Rewrite the records below with every "pie" replaced by "circle", keeping everything else the same. Leave the pictures out.

◇ ◇ ◇ ◇

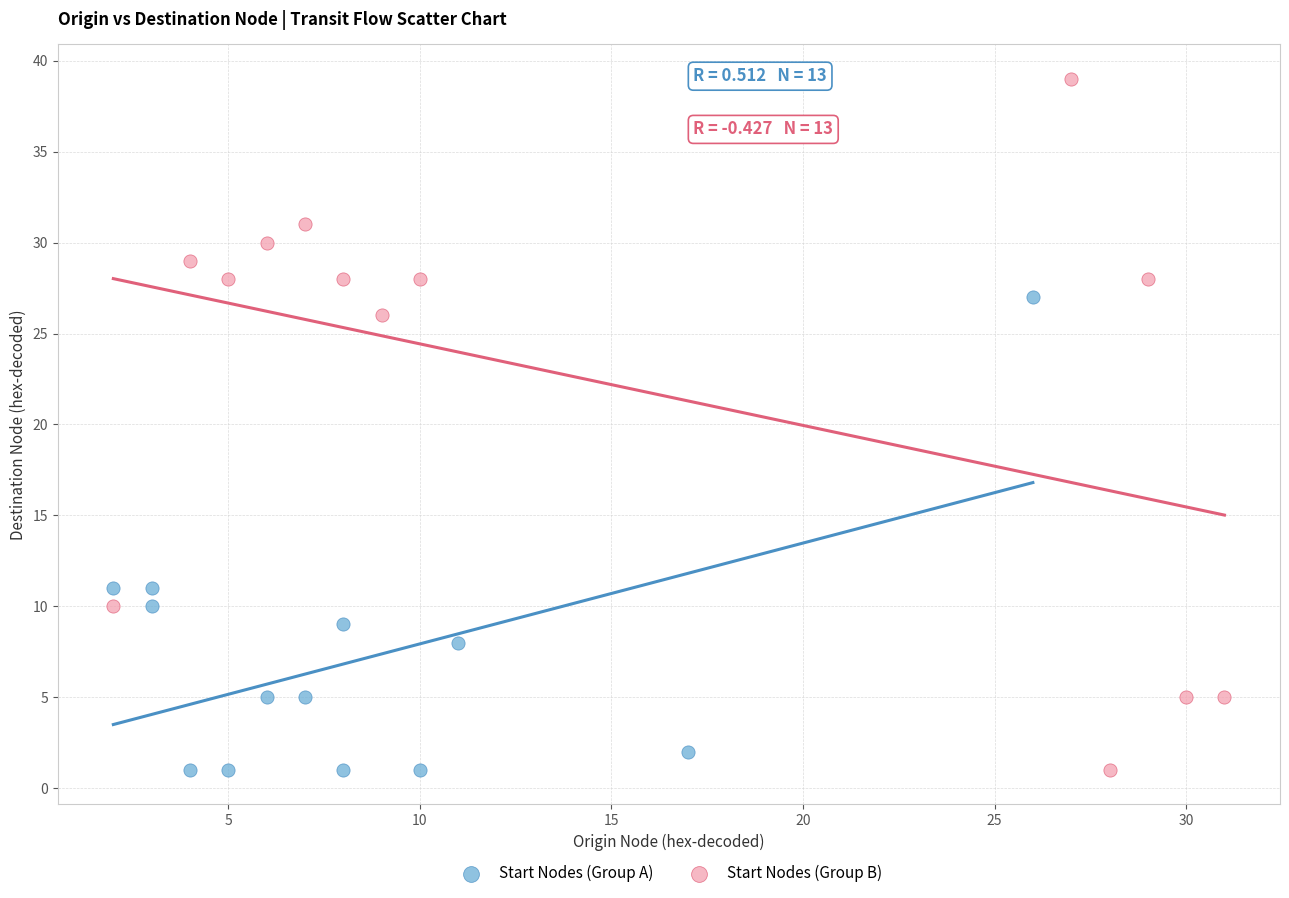

Which series contains the highest Y value?

Start Nodes (Group B)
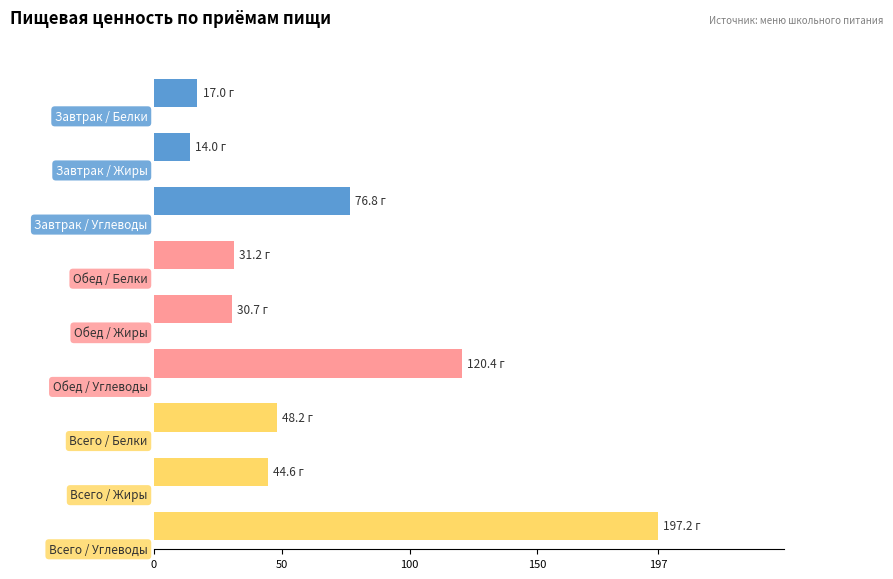

The Белки series shows 17.0 at Завтрак. True or false?

True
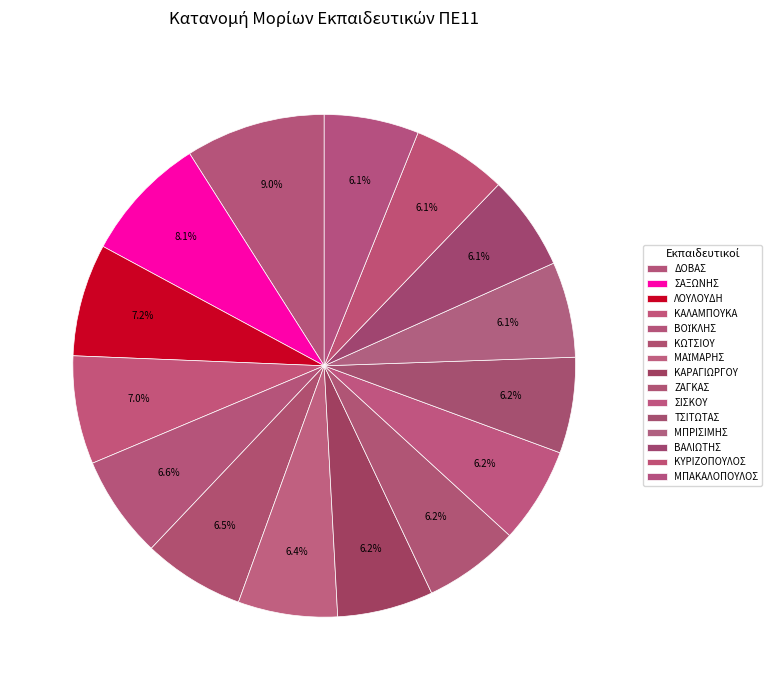

Do ΜΠΡΙΣΙΜΗΣ and ΒΟΪΚΛΗΣ together represent more than half of the pie?

No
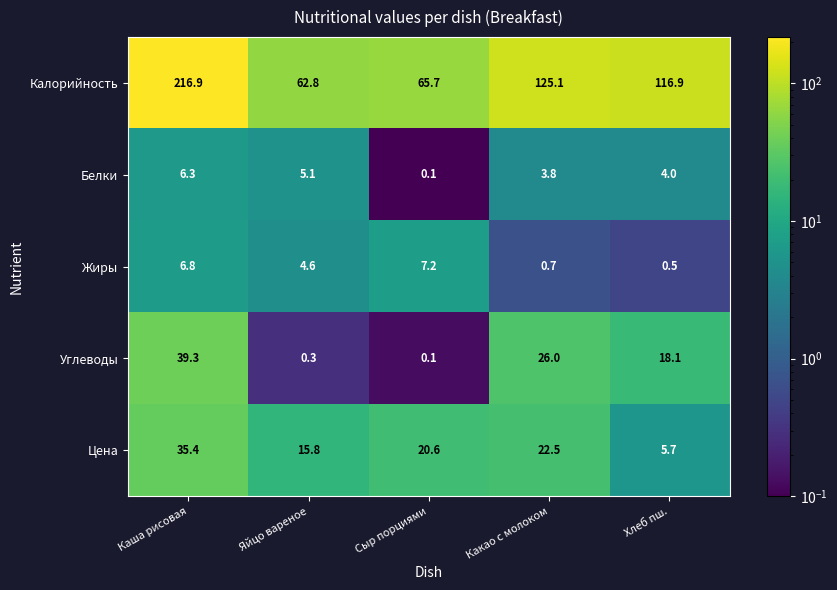

Reading left to right, extract all data points from this chart.

Калорийность: 216.9	62.8	65.7	125.1	116.9
Белки: 6.3	5.1	0.1	3.8	4.0
Жиры: 6.8	4.6	7.2	0.7	0.5
Углеводы: 39.3	0.3	0.1	26.0	18.1
Цена: 35.4	15.8	20.6	22.5	5.7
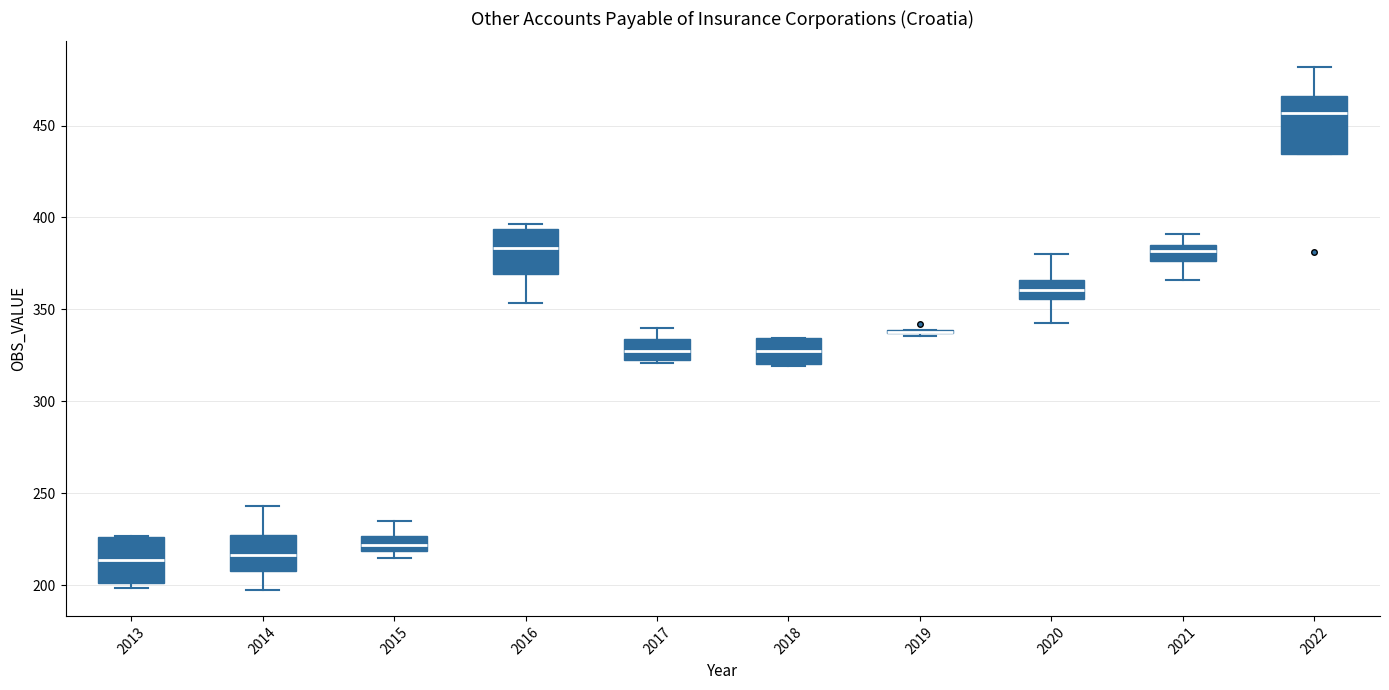

Which box is the tallest, from its lower edge to its upper edge?

2022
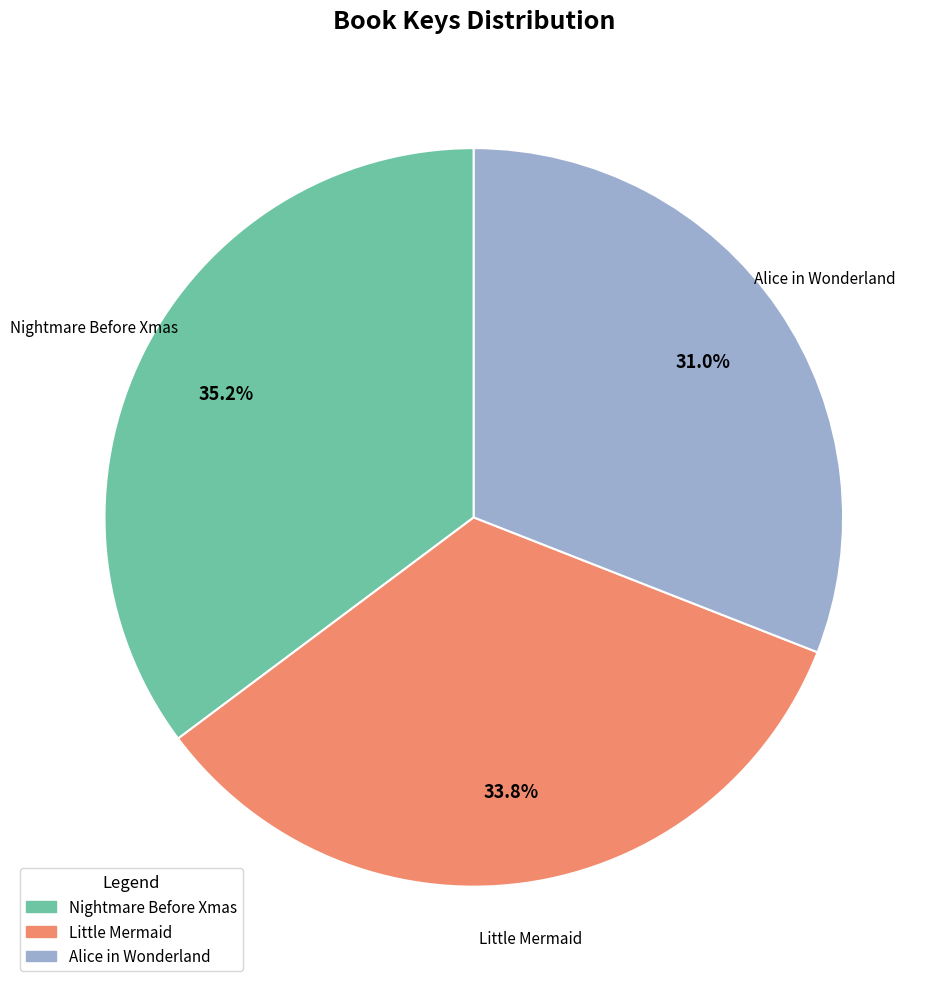

What portion of the pie excludes Alice in Wonderland?

69.0%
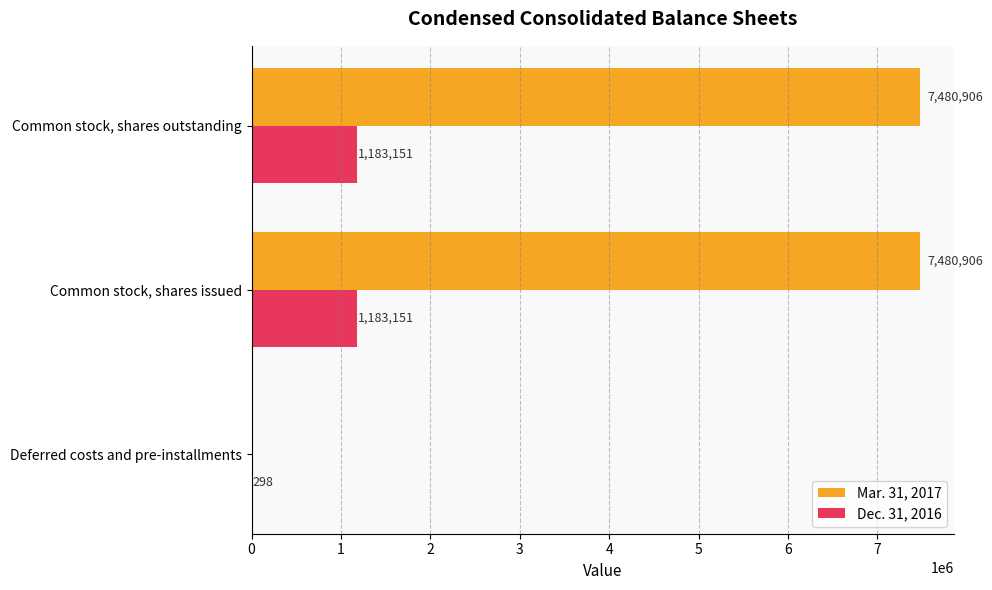

What is the highest value of the Dec. 31, 2016 series?

1183151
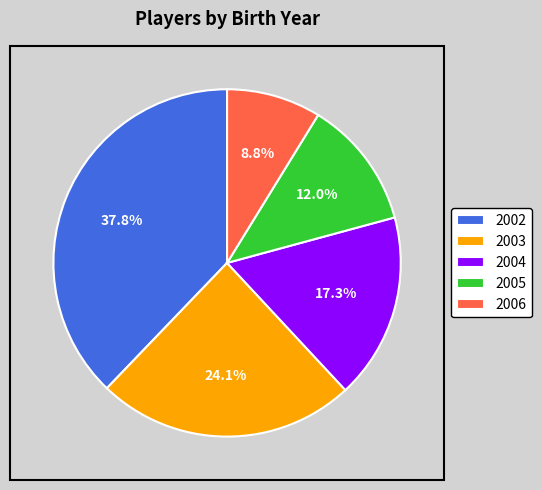

Is 2004 the majority of the pie?

No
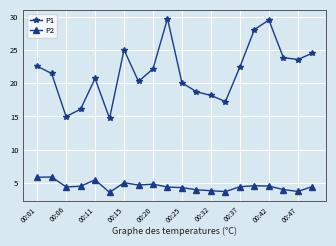

Which series has the widest spread of values?

P1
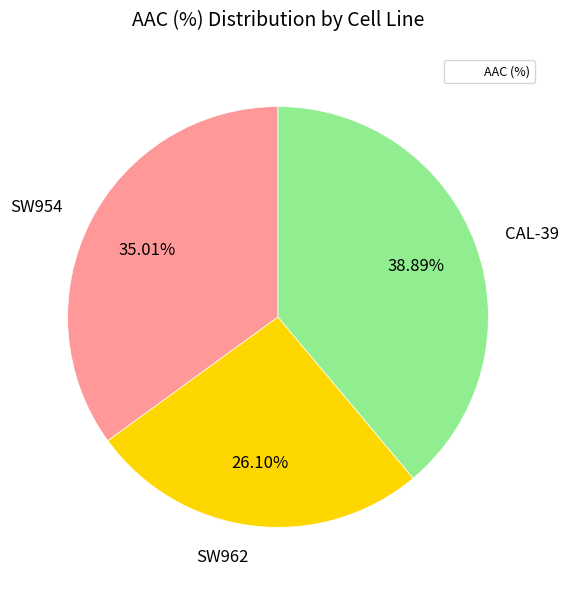

Is there any slice that represents more than half of the pie?

No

◇ ◇ ◇ ◇

_RESPONSE BOX:_
Which series contains the highest Y value?

Start Nodes (Group B)

The Белки series shows 17.0 at Завтрак. True or false?

True

Do ΜΠΡΙΣΙΜΗΣ and ΒΟΪΚΛΗΣ together represent more than half of the circle?

No

Reading left to right, extract all data points from this chart.

Калорийность: 216.9	62.8	65.7	125.1	116.9
Белки: 6.3	5.1	0.1	3.8	4.0
Жиры: 6.8	4.6	7.2	0.7	0.5
Углеводы: 39.3	0.3	0.1	26.0	18.1
Цена: 35.4	15.8	20.6	22.5	5.7

Which box is the tallest, from its lower edge to its upper edge?

2022

What portion of the circle excludes Alice in Wonderland?

69.0%

What is the highest value of the Dec. 31, 2016 series?

1183151

Is 2004 the majority of the circle?

No

Which series has the widest spread of values?

P1

Is there any slice that represents more than half of the circle?

No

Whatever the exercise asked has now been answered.